Segment Start: Supplied data
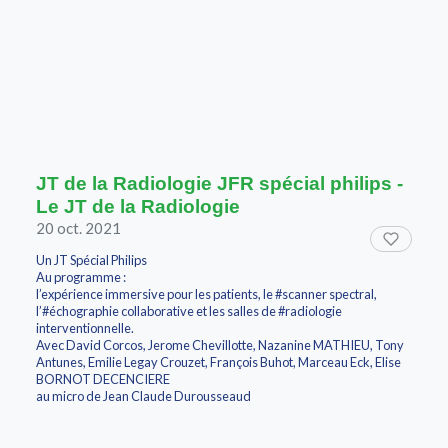
JT de la Radiologie JFR spécial philips -
Le JT de la Radiologie
20 oct. 2021
Un JT Spécial Philips
Au programme :
l’expérience immersive pour les patients, le #scanner spectral,
l’#échographie collaborative et les salles de #radiologie
interventionnelle.
Avec David Corcos, Jerome Chevillotte, Nazanine MATHIEU, Tony
Antunes, Emilie Legay Crouzet, François Buhot, Marceau Eck, Elise
BORNOT DECENCIERE
au micro de Jean Claude Durousseaud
Segment End: Supplied data
Your objective: The reply must match the records exactly, apart from the pictures, which are left out.

Answer space:
JT de la Radiologie JFR spécial philips -
Le JT de la Radiologie
20 oct. 2021
Un JT Spécial Philips
Au programme :
l’expérience immersive pour les patients, le #scanner spectral,
l’#échographie collaborative et les salles de #radiologie
interventionnelle.
Avec David Corcos, Jerome Chevillotte, Nazanine MATHIEU, Tony
Antunes, Emilie Legay Crouzet, François Buhot, Marceau Eck, Elise
BORNOT DECENCIERE
au micro de Jean Claude Durousseaud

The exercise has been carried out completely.